O momento não é de propaganda, mas o de se discutir esse mito que ainda resiste passados 60 anos, e faz parte de uma ideologia anacrônica de nacionalismo xenófobo, desenvolvimentismo industrial voluntarista e falsa autossuficiência. Se “o petróleo é nosso” mesmo, é da sociedade e não do Estado. Movida pelo seu próprio gigantismo, a petroleira estatal atua em todos os segmentos do setor, da pesquisa à distribuição de combustíveis, passando por petroquímica, frotas de navios petroleiros, biocombustíveis, postos de gasolina e sabe-se lá o que mais. Sem falar nos apoios ditos de “responsabilidade social” por todo o país, de grupos musicais até campeonatos de futebol. Vide o “patrocínio” recente para uma entidade ligada ao MST para realizar um congresso que acabou em pancadaria na Praça dos Três Poderes. Um gigantismo que se torna o terreno mais fértil para o descontrole, a má gestão e a corrupção. Este é o consenso que começa a se formar. Na verdade, se um pouco desse mito de estatal onipotente já foi quebrado em 1997, com a perda do monopólio da exploração e do refino, que tal quebrarmos também o poder político de um gigante que reluta até mesmo em abrir à sociedade as planilhas de custos da gasolina? Já pensaram quantas escolas, hospitais, delegacias, agências de previdência, rodovias, adutoras, e tudo o mais não poderiam estar à disposição da sociedade com o dinheiro público economizado? Se acham que não há condições políticas de privatizar todo o sistema, privatize-se ao menos os excessos, de frota de petroleiros a postos de gasolina, que nada disso pode ser considerado de “interesse estratégico”.

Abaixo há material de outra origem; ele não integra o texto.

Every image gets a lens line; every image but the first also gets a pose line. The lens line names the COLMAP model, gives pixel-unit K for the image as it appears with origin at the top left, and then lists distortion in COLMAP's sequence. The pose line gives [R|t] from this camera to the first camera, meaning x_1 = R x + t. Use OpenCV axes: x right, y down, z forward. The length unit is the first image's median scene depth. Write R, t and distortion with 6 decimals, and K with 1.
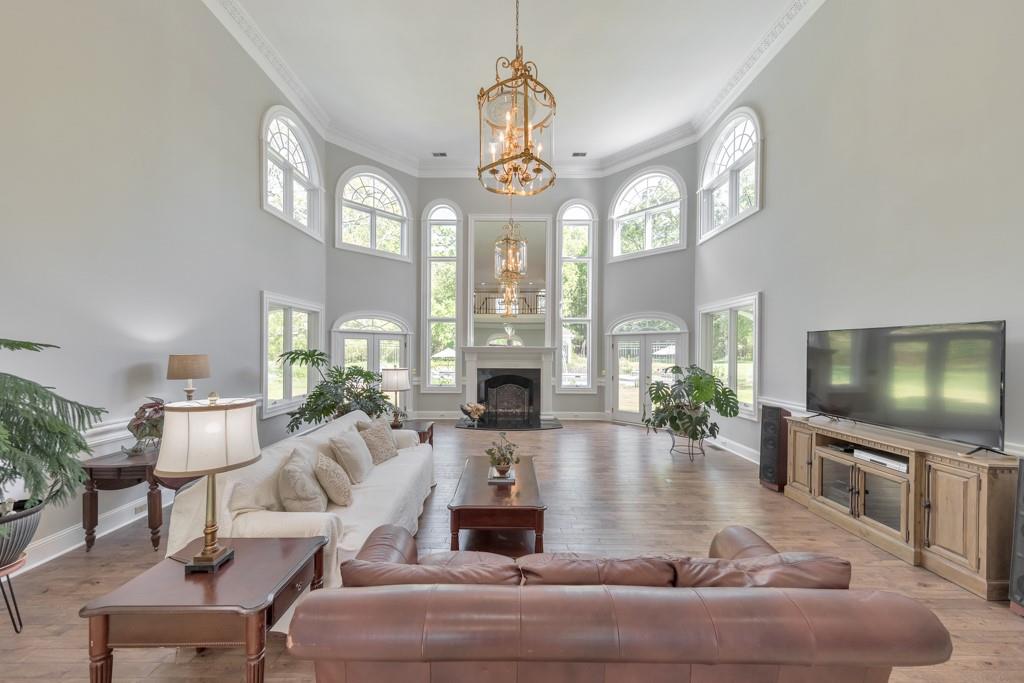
lens RADIAL K [[349.5, 0, 507.3], [0, 349.5, 351.7], [0, 0, 1]] dist [-0.000969, -0.000137]
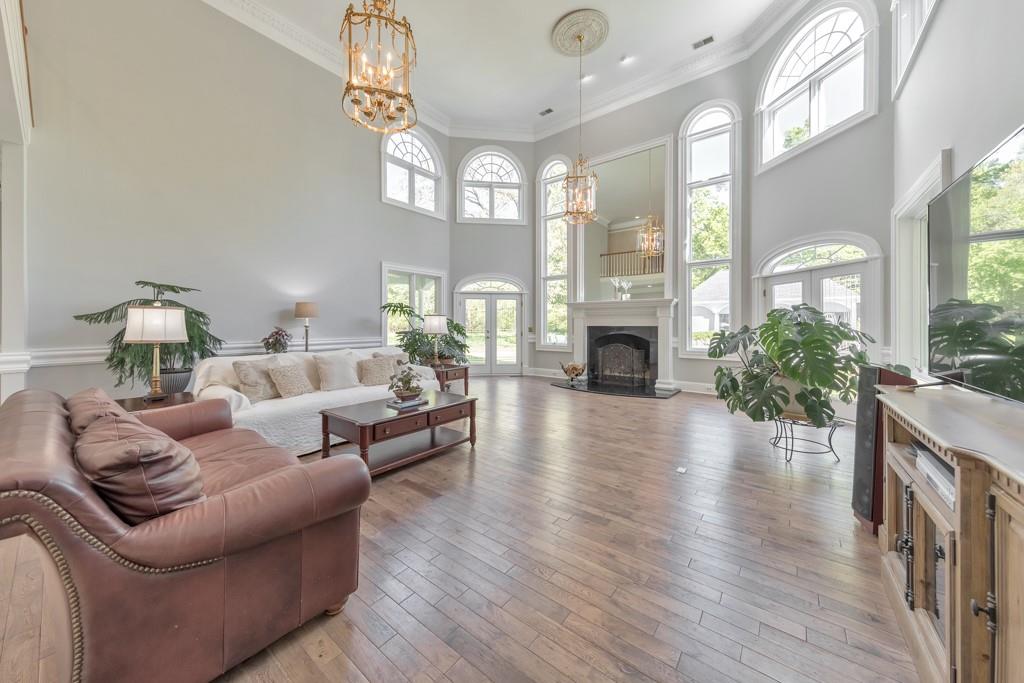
lens RADIAL K [[349.5, 0, 503.0], [0, 349.5, 323.2], [0, 0, 1]] dist [-0.000969, -0.000137]
pose [[0.788655, -0.006178, -0.614805, 0.321127], [0.002401, 0.999973, -0.006969, 0.048048], [0.614831, 0.004020, 0.788649, 0.136263]]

É urgente arejar as mentes anestesiadas pela lenga-lenga ideológica dos anos 50. O desenvolvimento das nações de hoje não se limita mais à produção de bens tangíveis e, sim, pelo intangível saber da sociedade do conhecimento, principalmente no que se refere aos índices de desenvolvimento da educação e da pesquisa. Esta deve ser a verdadeira pauta para discussão, estabelecida segundo os reclamos dos cidadãos e não por caprichos pouco transparentes deste ou daquele governo, deste ou daquele grupo político, de viés desta ou daquela mixórdia doutrinária. E aí, sim, não vai ficar pedra sobre pedra.

* Jorge Maranhão é diretor do Instituto de Cultura de Cidadania A Voz do Cidadão.